Amazon SageMaker is a fully managed service to prepare data and build, train, and deploy machine learning (ML) models for any use case with fully managed infrastructure, tools, and workflows.: Amazon SageMaker Clarify helps improve model transparency by detecting statistical bias across the entire ML workflow. SageMaker Clarify checks for imbalances during data preparation, after training, and ongoing over time, and also includes tools to help explain ML models and their predictions. Findings can be shared through explainability reports.
﻿What is Amazon SageMaker?: How can I check for imbalances in my model?
Amazon SageMaker is a fully managed service to prepare data and build, train, and deploy machine learning (ML) models for any use case with fully m

In [10]:
import json
accept = 'application/json'
contentType = 'application/json'

body = json.dumps({
                    "prompt": prompt,
                    "max_tokens_to_sample":4096,
                    "temperature":0.5,
                    "top_k":250,
                    "top_p":0.5,
                    "stop_sequences": ["\n\nHuman:"]
                  }) 

response = boto3_bedrock.invoke_model(body=body, modelId=BEDROCK_GENERATION_MODEL, accept=accept, contentType=contentType)
response_body = json.loads(response.get('body').read())

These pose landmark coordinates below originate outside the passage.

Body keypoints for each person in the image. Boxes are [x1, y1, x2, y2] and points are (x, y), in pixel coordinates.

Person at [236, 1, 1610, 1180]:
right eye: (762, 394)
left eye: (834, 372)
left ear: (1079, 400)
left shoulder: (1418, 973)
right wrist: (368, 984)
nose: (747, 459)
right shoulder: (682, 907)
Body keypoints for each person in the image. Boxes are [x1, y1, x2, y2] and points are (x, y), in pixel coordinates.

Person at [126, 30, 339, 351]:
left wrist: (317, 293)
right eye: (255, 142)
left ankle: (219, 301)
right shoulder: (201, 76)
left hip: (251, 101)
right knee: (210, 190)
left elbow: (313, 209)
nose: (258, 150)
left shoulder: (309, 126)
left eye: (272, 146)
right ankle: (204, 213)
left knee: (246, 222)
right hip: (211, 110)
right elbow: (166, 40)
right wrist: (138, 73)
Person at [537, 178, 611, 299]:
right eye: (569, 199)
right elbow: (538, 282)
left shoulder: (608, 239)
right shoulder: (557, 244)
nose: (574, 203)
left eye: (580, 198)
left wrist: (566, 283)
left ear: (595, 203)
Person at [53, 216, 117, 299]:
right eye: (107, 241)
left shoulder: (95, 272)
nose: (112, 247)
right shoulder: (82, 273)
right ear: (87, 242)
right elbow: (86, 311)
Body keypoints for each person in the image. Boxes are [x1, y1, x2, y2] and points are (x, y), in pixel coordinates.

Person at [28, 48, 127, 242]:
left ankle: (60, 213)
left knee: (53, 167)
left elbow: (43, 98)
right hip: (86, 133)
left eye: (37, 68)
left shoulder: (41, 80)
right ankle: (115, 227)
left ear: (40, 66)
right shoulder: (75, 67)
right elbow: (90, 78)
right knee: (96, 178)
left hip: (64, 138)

{'ResponseMetadata': {'RequestId': '95403d4e-44e2-4930-a19f-55469877a359', 'HTTPStatusCode': 200, 'HTTPHeaders': {'date': 'Thu, 09 Nov 2023 22:40:18 GMT', 'content-type': 'application/json', 'content-length': '418', 'connection': 'keep-alive', 'x-amzn-requestid': '95403d4e-44e2-4930-a19f-55469877a359'}, 'RetryAttempts': 0}, 'contentType': 'application/json', 'body': <botocore.response.StreamingBody object at 0x10f53dcf0>}


In [11]:
print(response_body.get('completion'))

 Amazon SageMaker Clarify helps improve model transparency by detecting statistical bias across the entire ML workflow. SageMaker Clarify checks for imbalances during data preparation, after training, and ongoing over time, and also includes tools to help explain ML models and their predictions. Findings can be shared through explainability reports.